Leading indicators of economic activity are used widely in OECD countries, although not in Saudi Arabia.  To the best of our knowledge, a composite leading indicator of economic activity has not been developed by the Saudi Central Bank or GASTAT.  ‘Heat maps’ for Saudi Arabia have, however, been constructed by private sector entities such as Bloomberg Economics.  Heat maps are essentially tables which report on the trends in constituent variables, such as those presented in the list below:

  • Purchasing Manager’s Index (PMI) for Saudi Arabia – overall index or sub-indices.
  • Monthly usage of cement.
  • Money supply (M3)
  • Cash withdrawals from ATMs
  • The value of cheques cleared – a possible proxy for consumer spending.
  • Point of sale transactions
  • Stock market index reading (for TADAWUL all share index).

A ‘trend’ may simply be measured as a year-on-year growth rate deflated by the consumer price index. The constituent variables are examined singly, or in conjunction with one another, and are used to gauge qualitatively what the result might be for quarterly private sector GDP in the next quarter.

The current project will apply the more commonly used leading indicator variables, and other data series that are produced with high frequency. The time-series data is often non-stationary. A top-down model of vector auto-regressions will be employed. Forecasts which extend out by several quarters will be prepared.

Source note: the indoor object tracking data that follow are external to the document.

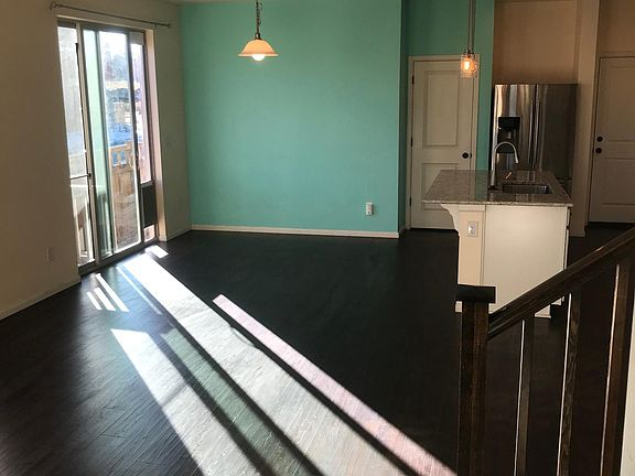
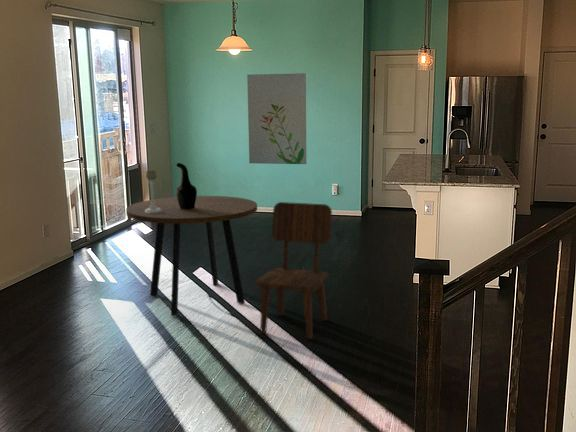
+ candle holder [145,170,162,213]
+ wall art [246,72,307,165]
+ dining table [125,195,258,317]
+ dining chair [255,201,333,340]
+ decorative vase [175,162,198,209]
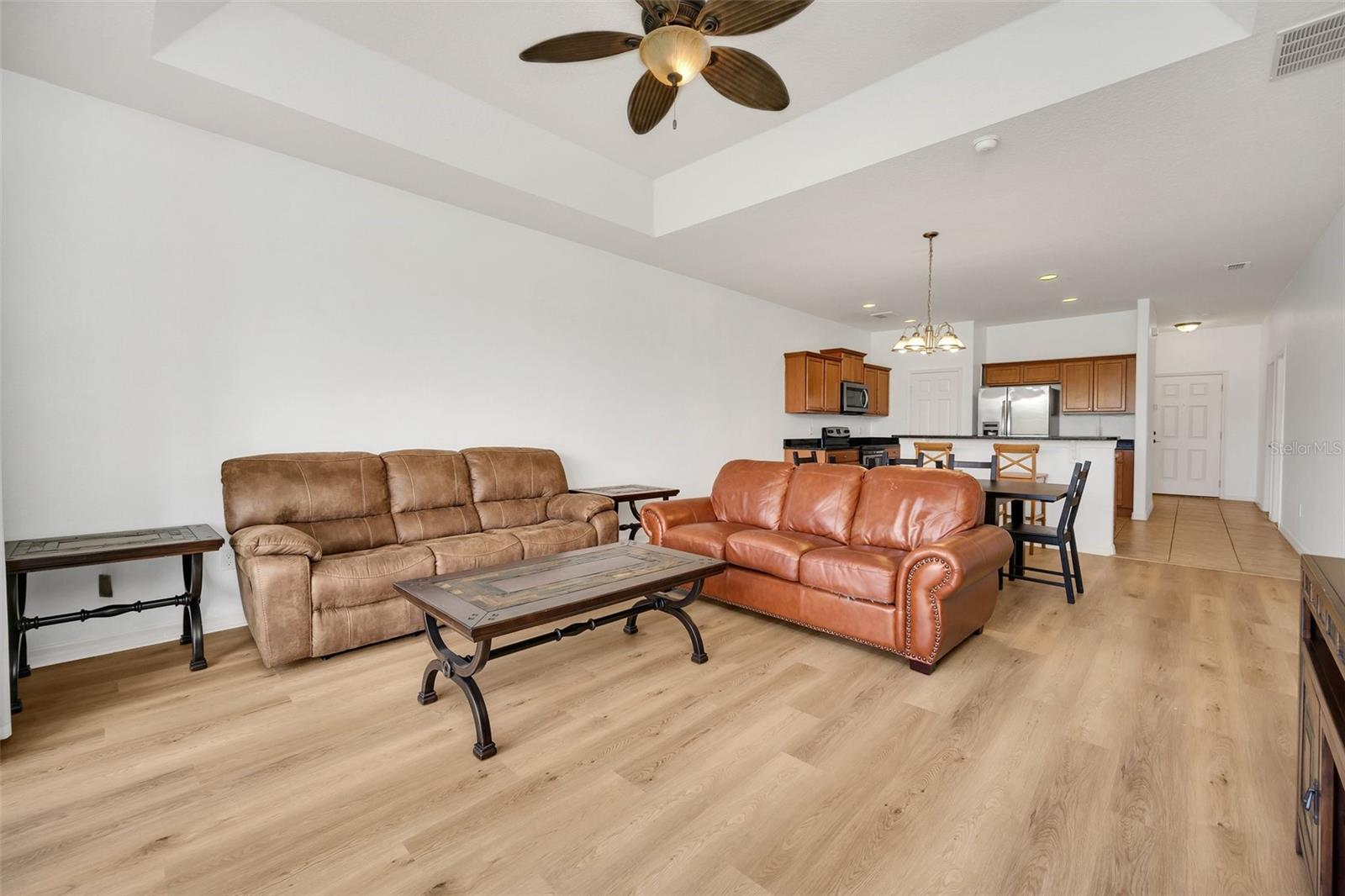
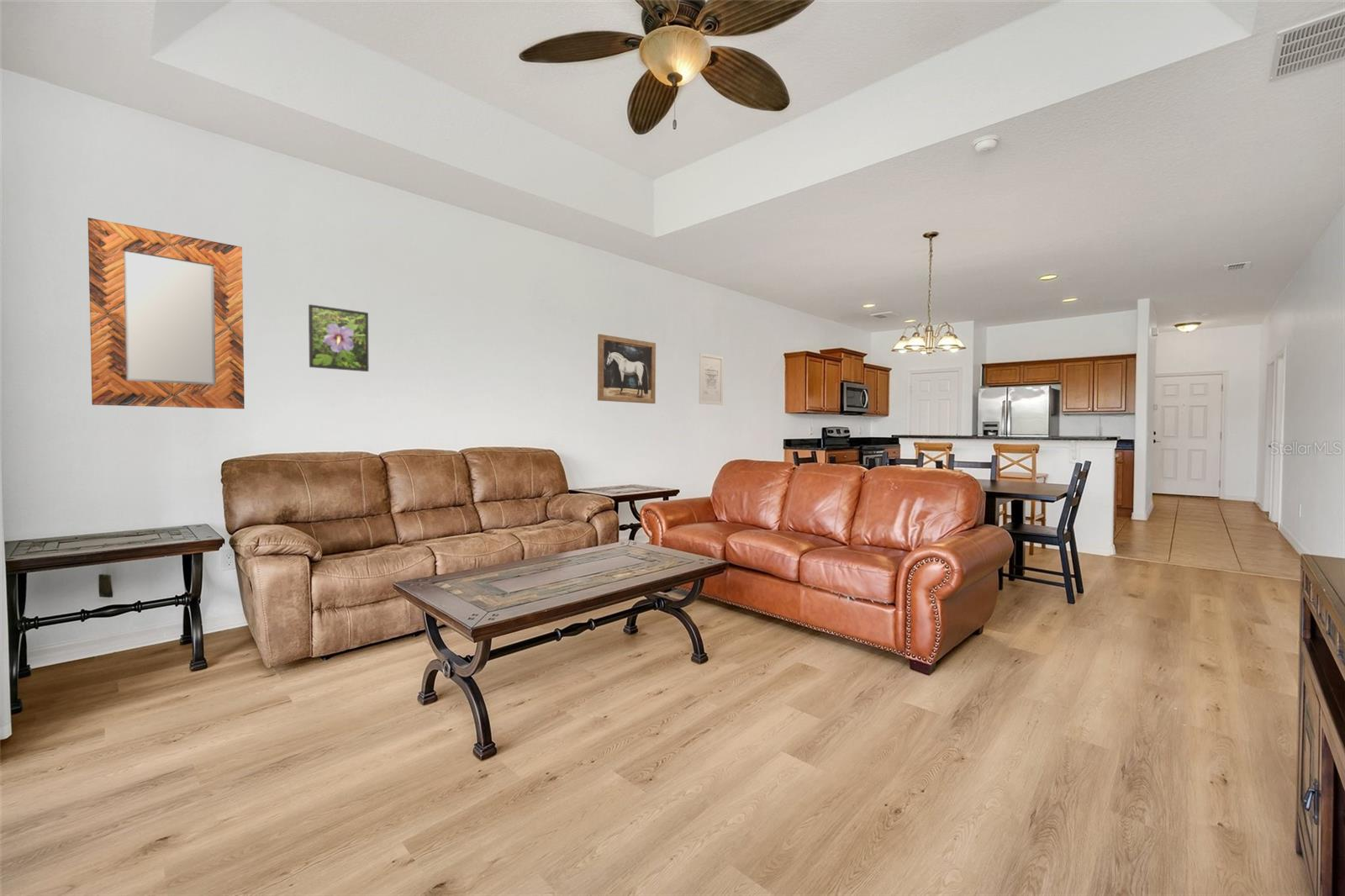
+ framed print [308,303,370,372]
+ home mirror [87,217,245,409]
+ wall art [597,333,657,404]
+ wall art [699,352,725,406]
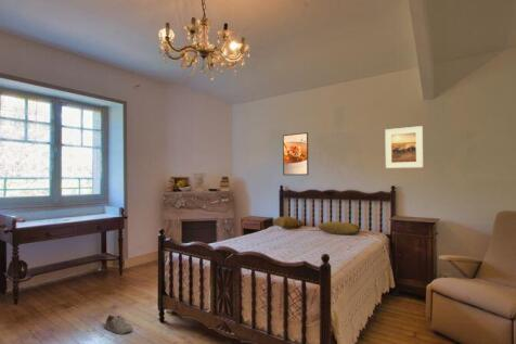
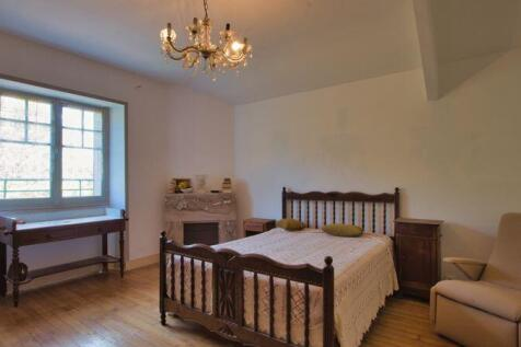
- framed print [282,131,309,176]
- shoe [104,314,134,335]
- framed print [384,125,424,169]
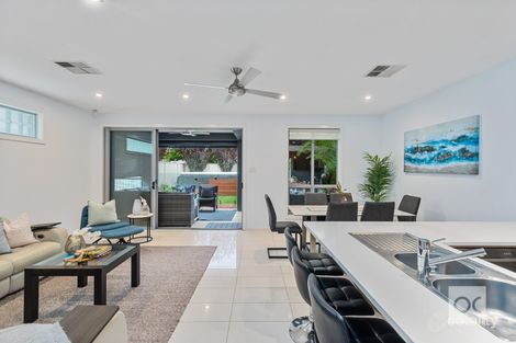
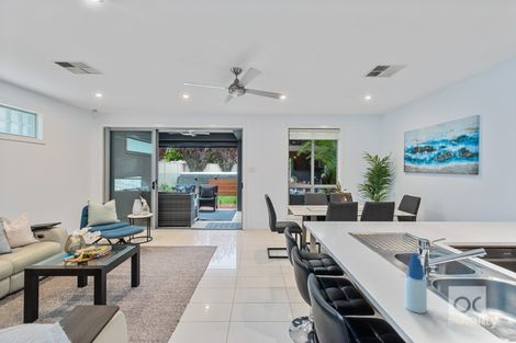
+ spray bottle [404,252,428,315]
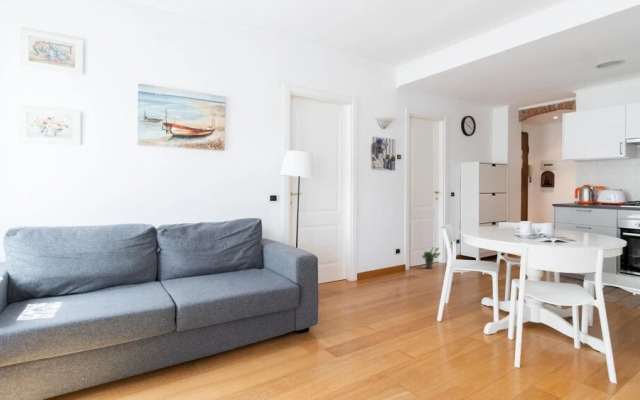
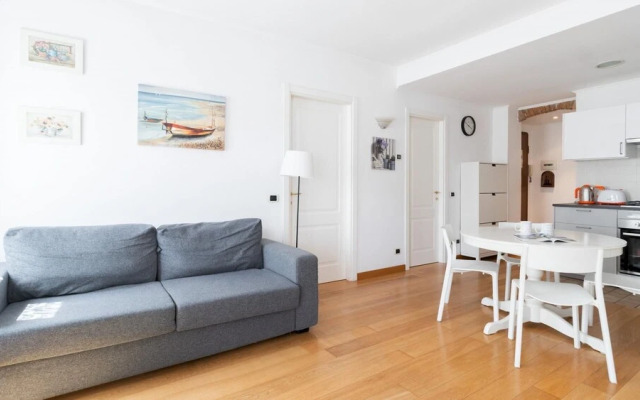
- potted plant [421,247,442,270]
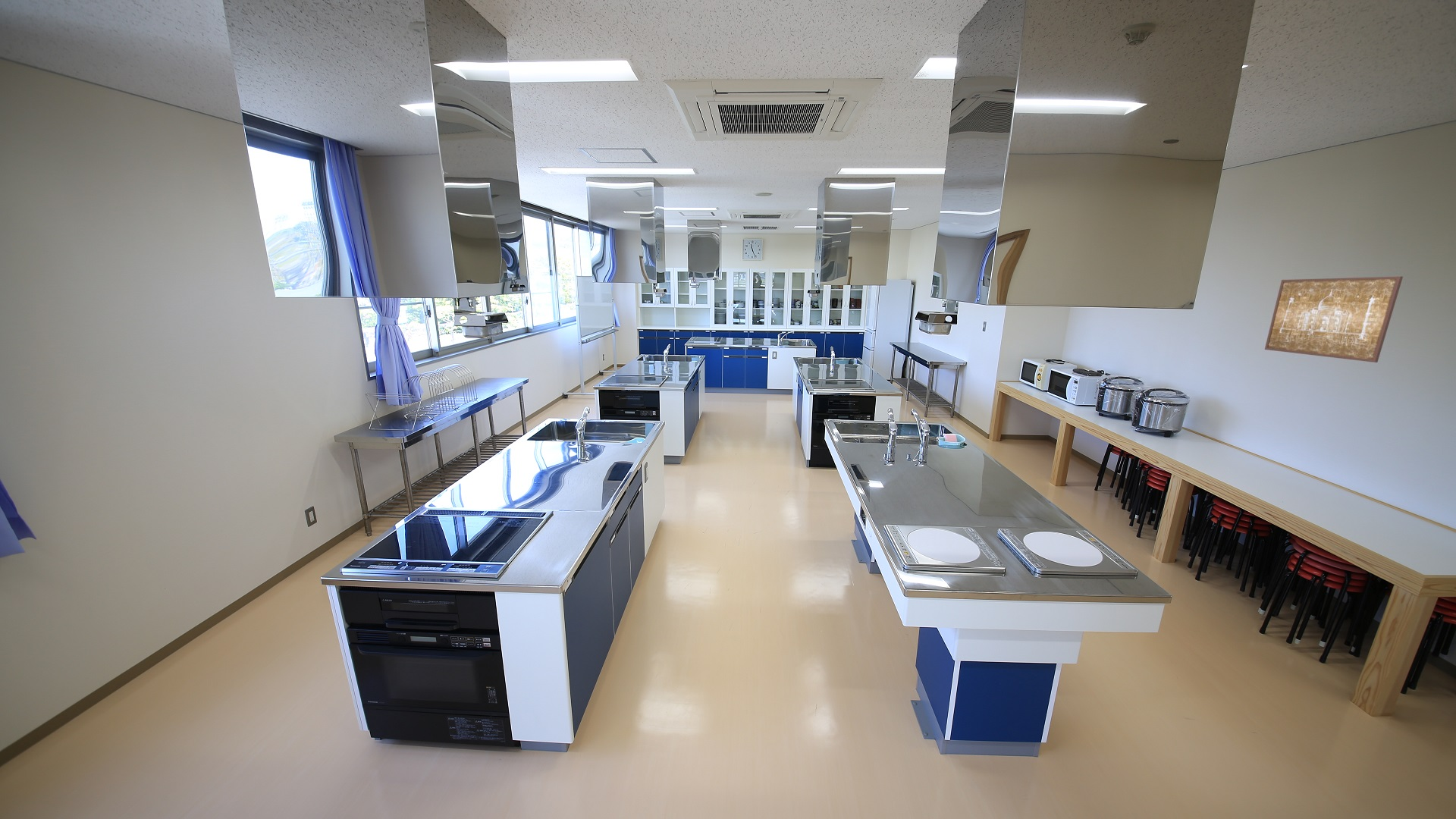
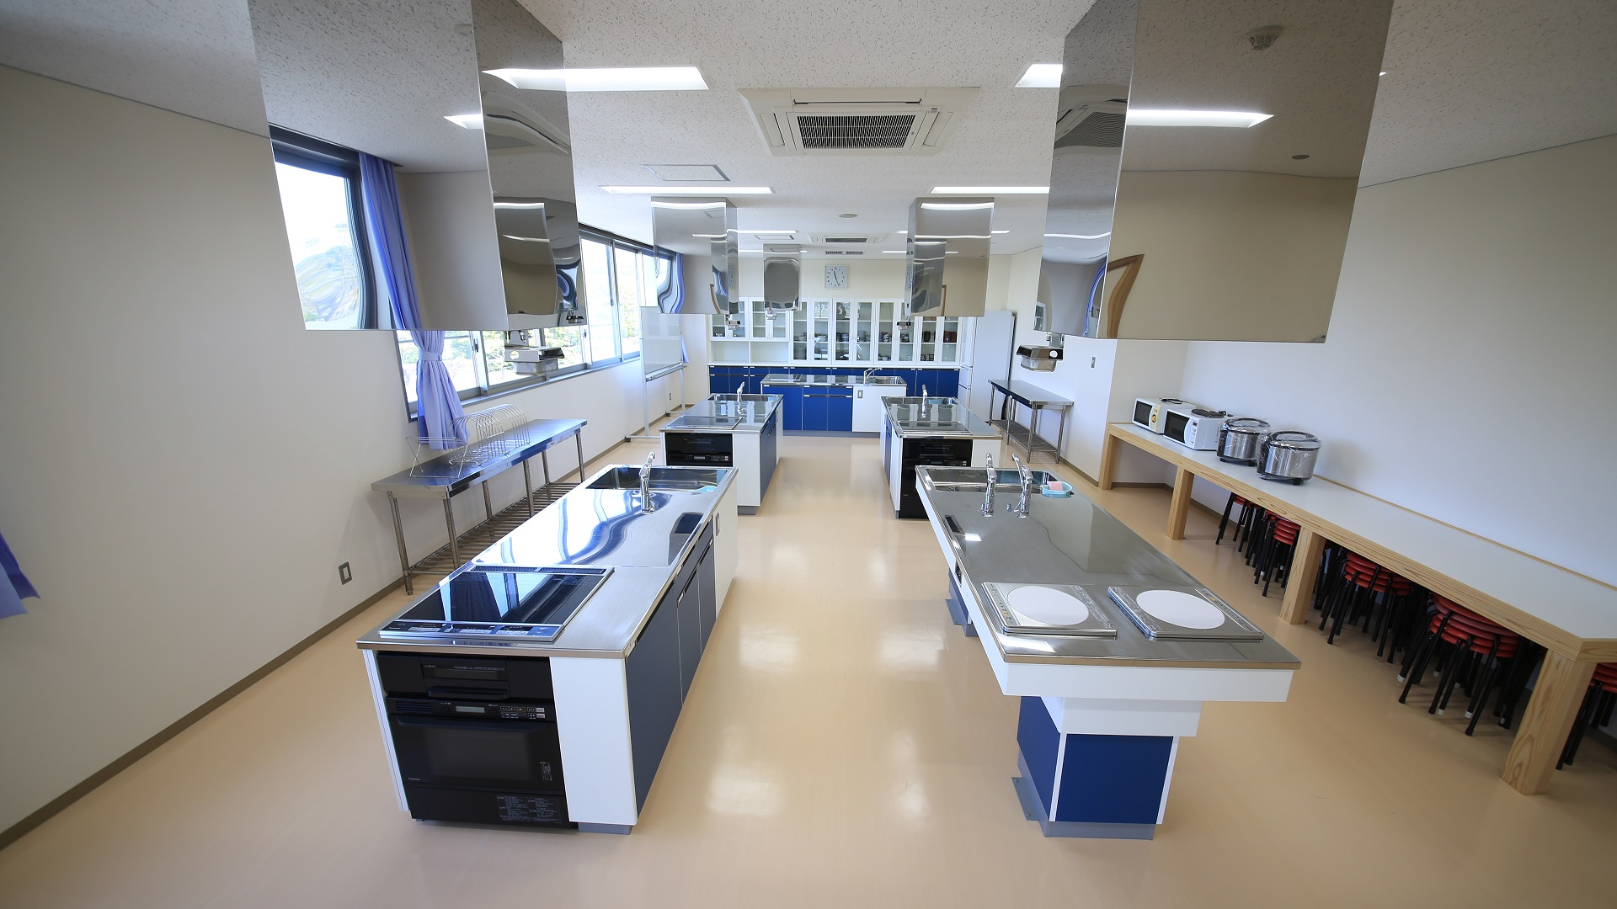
- wall art [1264,276,1404,363]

Projections will also be prepared for the institutional, non-oil government sector GDP. A different set of leading indicator variables will be applied in this context.

Seasonal adjustment of the quarterly GDP data is a core requirement. GASTAT reports that it applies the TRAMO-SEATS method of seasonal adjustment of quarterly GDP data, although the full historical, seasonally adjusted series of GDP and its components has not been released. Under TRAMO-SEATS, there are at least two steps involved in the seasonal adjustment process. The second step uses an ARIMA-based decomposition of an observed time series into unobserved components: The trend cycle, a seasonal component, and an irregular component.

We will apply TRAMO-SEATS and other methods for seasonal adjustment to the institutional non-oil GDP (private sector and government sector). Other co-variates which appear to exhibit patterns of seasonality will also be subject to seasonal adjustment.

Key questions

  • To what extent can we identify turning points in the trajectory of growth of real private sector GDP in Saudi Arabia?
  • Can we use leading indicators in a quantitative framework to formulate projections for the institutional, non-oil government sector GDP?
  • Does the evidence support the notion of a de-coupling of institutional non-oil sector activity from institutional oil sector activity?
  • How do the results vary when different methods of seasonal adjustment of the quarterly GDP data are trialed?
  • How useful are Bayesian econometric methods for the development of macro-economic forecasts in Saudi Arabia?
  • How do the different leading indicators of economic activity perform when assessed within a Bayesian econometric framework?